Print the listing in full, keeping every line exactly as it is.

----

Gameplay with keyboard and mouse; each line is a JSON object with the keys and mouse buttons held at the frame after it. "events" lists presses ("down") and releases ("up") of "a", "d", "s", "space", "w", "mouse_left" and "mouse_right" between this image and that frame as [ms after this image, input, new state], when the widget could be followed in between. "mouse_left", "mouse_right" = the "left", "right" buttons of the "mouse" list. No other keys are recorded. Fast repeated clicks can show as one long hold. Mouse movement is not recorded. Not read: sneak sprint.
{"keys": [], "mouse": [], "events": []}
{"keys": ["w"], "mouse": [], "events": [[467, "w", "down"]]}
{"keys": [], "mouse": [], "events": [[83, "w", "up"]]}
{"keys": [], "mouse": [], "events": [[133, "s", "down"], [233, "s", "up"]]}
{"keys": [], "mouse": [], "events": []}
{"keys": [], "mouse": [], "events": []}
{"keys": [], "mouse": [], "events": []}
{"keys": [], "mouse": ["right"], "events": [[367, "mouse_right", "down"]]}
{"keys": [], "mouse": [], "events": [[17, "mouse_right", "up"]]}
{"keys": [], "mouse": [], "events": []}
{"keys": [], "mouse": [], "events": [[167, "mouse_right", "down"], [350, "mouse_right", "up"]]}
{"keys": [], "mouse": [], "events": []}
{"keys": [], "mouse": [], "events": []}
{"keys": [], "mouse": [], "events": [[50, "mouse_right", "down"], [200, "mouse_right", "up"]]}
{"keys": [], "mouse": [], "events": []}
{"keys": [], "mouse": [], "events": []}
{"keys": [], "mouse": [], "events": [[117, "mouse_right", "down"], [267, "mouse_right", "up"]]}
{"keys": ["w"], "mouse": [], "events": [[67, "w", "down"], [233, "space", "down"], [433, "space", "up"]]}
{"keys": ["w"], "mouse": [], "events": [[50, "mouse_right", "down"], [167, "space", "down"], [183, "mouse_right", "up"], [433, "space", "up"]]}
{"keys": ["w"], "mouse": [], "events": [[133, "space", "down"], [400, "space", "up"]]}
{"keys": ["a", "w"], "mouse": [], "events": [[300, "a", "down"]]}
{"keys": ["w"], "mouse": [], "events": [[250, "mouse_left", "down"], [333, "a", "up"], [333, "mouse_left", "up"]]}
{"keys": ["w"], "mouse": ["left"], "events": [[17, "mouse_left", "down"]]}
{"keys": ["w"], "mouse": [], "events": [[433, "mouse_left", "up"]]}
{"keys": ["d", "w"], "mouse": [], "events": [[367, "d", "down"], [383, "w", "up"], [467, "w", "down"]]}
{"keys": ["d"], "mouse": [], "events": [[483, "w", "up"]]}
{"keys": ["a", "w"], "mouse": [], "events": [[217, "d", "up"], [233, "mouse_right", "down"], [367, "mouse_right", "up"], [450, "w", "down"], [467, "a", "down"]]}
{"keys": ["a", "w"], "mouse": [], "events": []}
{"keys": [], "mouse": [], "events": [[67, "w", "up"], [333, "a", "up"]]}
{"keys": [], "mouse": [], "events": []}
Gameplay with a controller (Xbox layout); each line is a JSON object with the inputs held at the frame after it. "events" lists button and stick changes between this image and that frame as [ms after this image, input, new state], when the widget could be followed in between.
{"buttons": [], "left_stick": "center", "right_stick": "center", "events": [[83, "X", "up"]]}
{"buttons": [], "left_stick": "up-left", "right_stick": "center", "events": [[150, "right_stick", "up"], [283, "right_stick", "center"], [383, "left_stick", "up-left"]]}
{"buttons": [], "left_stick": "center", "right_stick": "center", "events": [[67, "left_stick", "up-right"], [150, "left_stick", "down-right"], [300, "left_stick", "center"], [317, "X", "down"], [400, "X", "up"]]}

----

- Task output
Gameplay with keyboard and mouse; each line is a JSON object with the keys and mouse buttons held at the frame after it. "events" lists presses ("down") and releases ("up") of "a", "d", "s", "space", "w", "mouse_left" and "mouse_right" between this image and that frame as [ms after this image, input, new state], when the widget could be followed in between. "mouse_left", "mouse_right" = the "left", "right" buttons of the "mouse" list. No other keys are recorded. Fast repeated clicks can show as one long hold. Mouse movement is not recorded. Not read: sneak sprint.
{"keys": [], "mouse": [], "events": []}
{"keys": ["w"], "mouse": [], "events": [[467, "w", "down"]]}
{"keys": [], "mouse": [], "events": [[83, "w", "up"]]}
{"keys": [], "mouse": [], "events": [[133, "s", "down"], [233, "s", "up"]]}
{"keys": [], "mouse": [], "events": []}
{"keys": [], "mouse": [], "events": []}
{"keys": [], "mouse": [], "events": []}
{"keys": [], "mouse": ["right"], "events": [[367, "mouse_right", "down"]]}
{"keys": [], "mouse": [], "events": [[17, "mouse_right", "up"]]}
{"keys": [], "mouse": [], "events": []}
{"keys": [], "mouse": [], "events": [[167, "mouse_right", "down"], [350, "mouse_right", "up"]]}
{"keys": [], "mouse": [], "events": []}
{"keys": [], "mouse": [], "events": []}
{"keys": [], "mouse": [], "events": [[50, "mouse_right", "down"], [200, "mouse_right", "up"]]}
{"keys": [], "mouse": [], "events": []}
{"keys": [], "mouse": [], "events": []}
{"keys": [], "mouse": [], "events": [[117, "mouse_right", "down"], [267, "mouse_right", "up"]]}
{"keys": ["w"], "mouse": [], "events": [[67, "w", "down"], [233, "space", "down"], [433, "space", "up"]]}
{"keys": ["w"], "mouse": [], "events": [[50, "mouse_right", "down"], [167, "space", "down"], [183, "mouse_right", "up"], [433, "space", "up"]]}
{"keys": ["w"], "mouse": [], "events": [[133, "space", "down"], [400, "space", "up"]]}
{"keys": ["a", "w"], "mouse": [], "events": [[300, "a", "down"]]}
{"keys": ["w"], "mouse": [], "events": [[250, "mouse_left", "down"], [333, "a", "up"], [333, "mouse_left", "up"]]}
{"keys": ["w"], "mouse": ["left"], "events": [[17, "mouse_left", "down"]]}
{"keys": ["w"], "mouse": [], "events": [[433, "mouse_left", "up"]]}
{"keys": ["d", "w"], "mouse": [], "events": [[367, "d", "down"], [383, "w", "up"], [467, "w", "down"]]}
{"keys": ["d"], "mouse": [], "events": [[483, "w", "up"]]}
{"keys": ["a", "w"], "mouse": [], "events": [[217, "d", "up"], [233, "mouse_right", "down"], [367, "mouse_right", "up"], [450, "w", "down"], [467, "a", "down"]]}
{"keys": ["a", "w"], "mouse": [], "events": []}
{"keys": [], "mouse": [], "events": [[67, "w", "up"], [333, "a", "up"]]}
{"keys": [], "mouse": [], "events": []}
Gameplay with a controller (Xbox layout); each line is a JSON object with the inputs held at the frame after it. "events" lists button and stick changes between this image and that frame as [ms after this image, input, new state], when the widget could be followed in between.
{"buttons": [], "left_stick": "center", "right_stick": "center", "events": [[83, "X", "up"]]}
{"buttons": [], "left_stick": "up-left", "right_stick": "center", "events": [[150, "right_stick", "up"], [283, "right_stick", "center"], [383, "left_stick", "up-left"]]}
{"buttons": [], "left_stick": "center", "right_stick": "center", "events": [[67, "left_stick", "up-right"], [150, "left_stick", "down-right"], [300, "left_stick", "center"], [317, "X", "down"], [400, "X", "up"]]}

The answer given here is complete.